“Oh, he's to our house considerable,” replied Mamie, still with that evil light, which grew almost confidential, upon her face.

The boy chuckled a little and dug his toes into the frozen earth, then he whistled.

The Ramsey house was the original old homestead of the family. It was unspeakably decrepit and fallen from a former high estate. The old house presented to Maria's fancy something in itself degraded and loathsome. It seemed to partake actually of the character of its inmates—to be stained and swollen and out of plumb with unmentionable sins of degeneration. It was a very poisonous fungus of a house, with blotches of paint here and there, with its front portico supported drunkenly on swaying pillars, with its roof hollowed about the chimney, with great stains here and there upon the walls, which seemed like stains of sin rather than of old rains. Maria marched straight to the house, leading Jessy, with Mamie and Franky at her heels. She knocked on the door; there was no bell, of course. But Franky pushed past her and opened the door, and sang out, in his raucous voice:

“Hullo, mummer! Mummer!”

Mamie echoed him in her equally raucous voice, full of dissonances. “Mummer! Mummer!”

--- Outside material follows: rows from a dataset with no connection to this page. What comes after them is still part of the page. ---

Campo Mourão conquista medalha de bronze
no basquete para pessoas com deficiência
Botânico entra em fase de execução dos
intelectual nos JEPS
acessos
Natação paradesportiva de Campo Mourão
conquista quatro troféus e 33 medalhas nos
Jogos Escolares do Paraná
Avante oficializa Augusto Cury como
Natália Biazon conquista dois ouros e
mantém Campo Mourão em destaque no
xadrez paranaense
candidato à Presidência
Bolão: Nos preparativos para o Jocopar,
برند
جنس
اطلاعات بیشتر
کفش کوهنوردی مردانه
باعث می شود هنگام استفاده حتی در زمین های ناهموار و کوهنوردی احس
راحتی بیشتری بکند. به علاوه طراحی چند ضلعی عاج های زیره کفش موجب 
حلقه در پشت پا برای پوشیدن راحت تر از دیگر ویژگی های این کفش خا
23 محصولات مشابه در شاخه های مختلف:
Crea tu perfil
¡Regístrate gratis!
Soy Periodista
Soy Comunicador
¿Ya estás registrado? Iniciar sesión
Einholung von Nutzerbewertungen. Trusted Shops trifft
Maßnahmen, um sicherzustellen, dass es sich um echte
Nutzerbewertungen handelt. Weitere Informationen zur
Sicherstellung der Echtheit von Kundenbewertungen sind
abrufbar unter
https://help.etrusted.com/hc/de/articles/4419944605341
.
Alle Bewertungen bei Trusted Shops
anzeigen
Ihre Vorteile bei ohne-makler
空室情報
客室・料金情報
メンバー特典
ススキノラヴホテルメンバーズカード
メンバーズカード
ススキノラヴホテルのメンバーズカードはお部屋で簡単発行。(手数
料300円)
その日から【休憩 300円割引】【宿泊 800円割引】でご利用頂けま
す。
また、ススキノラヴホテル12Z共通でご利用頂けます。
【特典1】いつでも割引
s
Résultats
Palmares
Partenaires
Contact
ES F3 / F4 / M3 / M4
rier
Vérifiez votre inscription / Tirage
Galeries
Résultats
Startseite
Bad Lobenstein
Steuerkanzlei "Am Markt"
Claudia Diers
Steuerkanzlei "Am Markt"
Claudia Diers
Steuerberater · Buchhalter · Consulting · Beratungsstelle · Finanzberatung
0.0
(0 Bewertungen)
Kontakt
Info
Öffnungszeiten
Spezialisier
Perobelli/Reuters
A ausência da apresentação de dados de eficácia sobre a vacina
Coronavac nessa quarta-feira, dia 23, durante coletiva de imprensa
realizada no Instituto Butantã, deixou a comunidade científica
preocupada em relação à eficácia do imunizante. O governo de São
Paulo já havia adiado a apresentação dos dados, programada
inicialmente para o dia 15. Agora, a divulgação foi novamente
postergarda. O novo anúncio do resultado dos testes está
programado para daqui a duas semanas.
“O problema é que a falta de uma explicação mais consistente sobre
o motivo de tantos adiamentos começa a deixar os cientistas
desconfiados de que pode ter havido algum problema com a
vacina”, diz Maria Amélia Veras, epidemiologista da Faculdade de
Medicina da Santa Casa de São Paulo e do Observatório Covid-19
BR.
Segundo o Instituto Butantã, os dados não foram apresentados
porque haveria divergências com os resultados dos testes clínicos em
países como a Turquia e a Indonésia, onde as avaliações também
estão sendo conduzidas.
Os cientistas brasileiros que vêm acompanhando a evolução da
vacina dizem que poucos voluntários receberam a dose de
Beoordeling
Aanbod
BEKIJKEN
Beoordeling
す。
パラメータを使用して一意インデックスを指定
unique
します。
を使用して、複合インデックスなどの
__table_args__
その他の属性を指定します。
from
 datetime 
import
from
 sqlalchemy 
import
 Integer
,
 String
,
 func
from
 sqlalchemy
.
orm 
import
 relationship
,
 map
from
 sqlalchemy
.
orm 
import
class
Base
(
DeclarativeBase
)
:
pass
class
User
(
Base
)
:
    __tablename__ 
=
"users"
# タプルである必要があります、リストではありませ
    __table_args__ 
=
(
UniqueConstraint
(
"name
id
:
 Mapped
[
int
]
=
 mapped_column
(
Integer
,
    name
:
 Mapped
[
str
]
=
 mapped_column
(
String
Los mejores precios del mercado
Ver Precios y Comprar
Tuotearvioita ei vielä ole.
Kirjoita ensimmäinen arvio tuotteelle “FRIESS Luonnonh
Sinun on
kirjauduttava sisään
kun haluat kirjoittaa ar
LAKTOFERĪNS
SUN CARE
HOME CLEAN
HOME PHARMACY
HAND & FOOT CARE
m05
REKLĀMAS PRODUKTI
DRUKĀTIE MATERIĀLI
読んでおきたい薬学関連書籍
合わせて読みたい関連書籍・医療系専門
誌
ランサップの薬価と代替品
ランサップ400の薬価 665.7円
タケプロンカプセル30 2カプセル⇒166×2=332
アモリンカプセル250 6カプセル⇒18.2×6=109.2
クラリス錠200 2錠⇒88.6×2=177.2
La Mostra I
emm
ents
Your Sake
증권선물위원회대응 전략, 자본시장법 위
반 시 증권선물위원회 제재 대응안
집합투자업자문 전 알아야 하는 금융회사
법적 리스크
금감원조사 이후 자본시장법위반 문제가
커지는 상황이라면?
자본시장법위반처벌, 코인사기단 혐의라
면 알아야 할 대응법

A woman, large and dirty, but rather showily clad, with a brave display of cheap jewelry, appeared in the doorway of a room on the right, from which also issued a warm, spirituous odor, mingled with onions and boiling meat. The woman, who had at one time been weakly pretty, and even now was not bad-looking, stared with a sort of vacant defiance at Maria.

“It's teacher, mummer,” volunteered Mamie.

Franky chuckled again, and again whistled. Franky's chuckles and whistles were characteristic of him. He often disturbed the school in such fashion.

Maria had a vision of a man in his shirt-sleeves, smoking beside a red-hot stove, on which boiled the meat and onions. She began at once upon her errand.

“How do you do, Mrs. Ramsey?” said she.